Ao ser questionada sobre o fato de ter sido incluída numa lista de funcionários da ALE, sem trabalhar e nem receber, Sandra lamentou e disse que “o pior é que pessoas como a gente sofrem com esse povo”.
Segundo ela, a situação em que vive não tem dado oportunidade de sequer realizar um tratamento odontológico adequado e ainda quando busca atendimento através do Sistema Único de Saúde não consegue.
“Isso é realmente revoltante. Muita gente morrendo precisando e atendimento não tem. Nós já vivemos no aperreio. E ainda mais com uma coisa dessa, é demais! Ninguém veio aqui saber as condições dessa lavanderia que está quase caindo, só vem para dizer que a gente recebeu o dinheiro. Se eu tivesse recebido, não estava faltando os dentes”, protestou Sandra.
As irmãs não imaginavam a exposição de suas vidas para o Brasil inteiro, numa reportagem no Fantástico sobre corrupção. E estão incomodadas com as brincadeiras de que passaram a ser alvo. “A gente trabalha duro para ganhar dinheiro”.
Lavadeiras suspeitam que seus dados vazaram de sistema do Bolsa Família
A única possibilidade encontrada pelas irmãs para suspeitar sobre a forma como seus dados pessoais – número de identidade, CPF e endereço – chegaram até a Assembleia para ser usados no esquema é um eventual vazamento do cadastro no Bolsa Família.
Questionadas se já teriam trabalhado para alguma campanha eleitoral, quando costuma-se coletar dados para a realização dos pagamentos, ambas as lavadeiras garantiram nunca ter repassados seus dados para qualquer político. “A gente nunca pegou numa bandeira de candidato. Não temos nem condições, pois trabalhados até dia de sábado e é muito cansativo”, responderam.
Mesmo a Controladoria-geral da União e o Ministério Público Estadual (MPE/AL) estarem a frente da investigação sobre a existência de funcionários fantasmas na Assembleia Legislativa, as irmãs garantem que jamais foram notificadas para prestarem esclarecimentos sobre o caso. Segundo elas, os próprios clientes as orientaram a procurar um advogado para ter conhecimento sobre a investigação e saber os nomes foram incluídos.
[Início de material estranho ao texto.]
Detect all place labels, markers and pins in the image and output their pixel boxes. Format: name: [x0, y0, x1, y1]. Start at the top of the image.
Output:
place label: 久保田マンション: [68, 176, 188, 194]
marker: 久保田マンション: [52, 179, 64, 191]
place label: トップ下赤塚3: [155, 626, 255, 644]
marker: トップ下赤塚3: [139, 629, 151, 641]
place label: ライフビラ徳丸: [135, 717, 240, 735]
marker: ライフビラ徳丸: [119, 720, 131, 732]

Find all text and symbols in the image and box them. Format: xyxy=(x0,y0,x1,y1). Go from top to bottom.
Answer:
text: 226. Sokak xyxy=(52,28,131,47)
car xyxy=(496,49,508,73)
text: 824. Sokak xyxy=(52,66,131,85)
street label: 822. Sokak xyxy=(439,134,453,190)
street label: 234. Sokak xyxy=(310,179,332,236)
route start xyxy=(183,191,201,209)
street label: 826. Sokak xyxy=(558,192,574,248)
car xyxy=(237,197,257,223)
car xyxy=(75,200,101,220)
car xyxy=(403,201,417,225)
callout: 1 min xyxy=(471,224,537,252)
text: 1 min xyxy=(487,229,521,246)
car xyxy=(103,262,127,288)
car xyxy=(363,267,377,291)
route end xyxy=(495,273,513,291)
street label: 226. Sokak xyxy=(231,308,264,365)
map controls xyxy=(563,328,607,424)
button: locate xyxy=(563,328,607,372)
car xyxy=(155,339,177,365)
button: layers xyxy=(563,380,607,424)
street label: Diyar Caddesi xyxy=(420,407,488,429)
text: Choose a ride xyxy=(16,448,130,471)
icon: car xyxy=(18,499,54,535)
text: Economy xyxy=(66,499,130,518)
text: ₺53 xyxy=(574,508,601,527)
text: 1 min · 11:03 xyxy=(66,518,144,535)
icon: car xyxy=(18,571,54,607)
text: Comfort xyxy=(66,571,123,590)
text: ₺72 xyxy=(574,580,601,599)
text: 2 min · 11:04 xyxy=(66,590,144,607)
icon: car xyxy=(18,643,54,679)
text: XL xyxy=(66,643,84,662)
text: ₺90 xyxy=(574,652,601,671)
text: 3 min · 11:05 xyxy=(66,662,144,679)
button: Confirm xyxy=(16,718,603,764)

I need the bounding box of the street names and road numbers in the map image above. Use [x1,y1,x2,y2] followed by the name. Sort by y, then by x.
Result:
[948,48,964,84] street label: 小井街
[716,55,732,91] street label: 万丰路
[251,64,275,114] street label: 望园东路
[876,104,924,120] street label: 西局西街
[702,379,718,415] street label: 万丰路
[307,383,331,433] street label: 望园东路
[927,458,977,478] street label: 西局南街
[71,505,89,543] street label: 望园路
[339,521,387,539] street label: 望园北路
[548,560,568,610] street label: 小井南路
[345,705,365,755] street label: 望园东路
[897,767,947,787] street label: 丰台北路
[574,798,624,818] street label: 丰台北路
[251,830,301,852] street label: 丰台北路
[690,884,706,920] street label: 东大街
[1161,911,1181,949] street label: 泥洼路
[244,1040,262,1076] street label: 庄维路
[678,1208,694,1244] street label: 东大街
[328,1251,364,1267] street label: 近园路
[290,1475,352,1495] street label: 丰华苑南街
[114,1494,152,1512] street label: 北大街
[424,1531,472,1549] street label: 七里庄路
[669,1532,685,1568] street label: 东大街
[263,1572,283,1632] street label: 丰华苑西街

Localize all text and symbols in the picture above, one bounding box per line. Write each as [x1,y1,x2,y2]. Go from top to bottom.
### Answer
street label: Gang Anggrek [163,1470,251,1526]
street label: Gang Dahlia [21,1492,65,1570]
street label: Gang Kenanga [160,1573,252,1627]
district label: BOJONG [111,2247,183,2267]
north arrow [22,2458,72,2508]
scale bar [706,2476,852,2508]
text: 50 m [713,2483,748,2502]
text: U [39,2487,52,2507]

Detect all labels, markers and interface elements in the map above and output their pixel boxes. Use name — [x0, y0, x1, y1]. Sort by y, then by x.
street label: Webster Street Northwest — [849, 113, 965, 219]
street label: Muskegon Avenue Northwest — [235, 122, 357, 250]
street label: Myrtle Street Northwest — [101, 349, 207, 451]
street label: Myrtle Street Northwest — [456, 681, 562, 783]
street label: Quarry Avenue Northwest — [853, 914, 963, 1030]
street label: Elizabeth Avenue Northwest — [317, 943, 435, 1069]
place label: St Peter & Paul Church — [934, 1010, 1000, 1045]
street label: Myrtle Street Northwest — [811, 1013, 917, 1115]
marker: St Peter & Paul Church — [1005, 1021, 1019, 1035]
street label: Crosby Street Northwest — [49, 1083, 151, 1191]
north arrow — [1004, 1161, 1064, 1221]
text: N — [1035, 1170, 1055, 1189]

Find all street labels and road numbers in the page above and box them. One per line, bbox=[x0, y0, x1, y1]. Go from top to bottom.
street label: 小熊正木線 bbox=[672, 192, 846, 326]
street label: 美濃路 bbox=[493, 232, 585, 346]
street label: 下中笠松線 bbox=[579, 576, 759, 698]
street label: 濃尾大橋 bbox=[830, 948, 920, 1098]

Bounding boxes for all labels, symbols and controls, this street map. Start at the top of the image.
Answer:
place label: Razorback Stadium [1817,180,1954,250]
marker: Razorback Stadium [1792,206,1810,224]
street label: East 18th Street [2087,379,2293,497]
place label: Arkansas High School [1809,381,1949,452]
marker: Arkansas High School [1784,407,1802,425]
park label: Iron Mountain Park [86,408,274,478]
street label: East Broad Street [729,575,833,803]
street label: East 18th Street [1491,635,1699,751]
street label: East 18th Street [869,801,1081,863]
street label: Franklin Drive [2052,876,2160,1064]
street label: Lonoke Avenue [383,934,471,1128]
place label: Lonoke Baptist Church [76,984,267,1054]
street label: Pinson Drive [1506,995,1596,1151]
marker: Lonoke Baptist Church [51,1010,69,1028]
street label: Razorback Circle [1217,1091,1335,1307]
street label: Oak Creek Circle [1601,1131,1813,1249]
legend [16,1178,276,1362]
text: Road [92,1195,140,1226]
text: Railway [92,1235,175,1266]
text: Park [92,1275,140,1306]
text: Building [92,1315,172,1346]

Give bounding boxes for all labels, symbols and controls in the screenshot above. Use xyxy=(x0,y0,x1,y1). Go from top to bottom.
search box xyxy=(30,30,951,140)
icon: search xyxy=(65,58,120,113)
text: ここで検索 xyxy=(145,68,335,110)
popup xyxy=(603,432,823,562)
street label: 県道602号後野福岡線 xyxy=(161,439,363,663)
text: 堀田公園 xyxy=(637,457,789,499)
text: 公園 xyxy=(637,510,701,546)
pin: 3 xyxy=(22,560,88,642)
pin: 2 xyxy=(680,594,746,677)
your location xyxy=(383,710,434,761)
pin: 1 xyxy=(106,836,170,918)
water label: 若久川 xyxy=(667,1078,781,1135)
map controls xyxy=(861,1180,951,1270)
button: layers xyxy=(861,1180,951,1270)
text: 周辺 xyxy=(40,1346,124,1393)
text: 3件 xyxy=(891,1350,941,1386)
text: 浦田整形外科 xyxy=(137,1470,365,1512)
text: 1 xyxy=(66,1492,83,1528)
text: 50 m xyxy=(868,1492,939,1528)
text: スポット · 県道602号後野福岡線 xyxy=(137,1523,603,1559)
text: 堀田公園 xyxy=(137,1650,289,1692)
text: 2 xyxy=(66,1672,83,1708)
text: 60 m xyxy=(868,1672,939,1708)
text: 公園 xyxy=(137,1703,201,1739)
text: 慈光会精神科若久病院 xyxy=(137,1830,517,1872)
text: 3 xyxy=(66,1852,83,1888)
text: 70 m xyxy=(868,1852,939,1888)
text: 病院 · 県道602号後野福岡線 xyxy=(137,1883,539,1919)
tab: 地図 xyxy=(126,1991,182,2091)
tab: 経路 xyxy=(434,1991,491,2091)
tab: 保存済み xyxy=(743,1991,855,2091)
“Nós realmente estamos sem saber o que fazer. As pessoas passam na rua brincam, dizem que querem dinheiro emprestado, perguntam por que a gente continua lavando roupa mesmo ganhando esse dinheiro, mas ficamos realmente preocupadas com tudo isso. Ontem mesmo minha pressão subiu e não sei nem por onde começar”, desabafou Naudiene.
Ainda sem saber onde e quem procurar, as irmãs afirmam que irão em busca de regularizar e esclarecer essa situação e, para isso já pensam em acionar a Justiça. “Nós precisamos tirar isso a limpo. Vamos através de um advogado saber como vai ficar, pois precisamos ter nossa paz de volta e também ter direito aos nossos benefícios que foram cortados”, salientou Nadiene.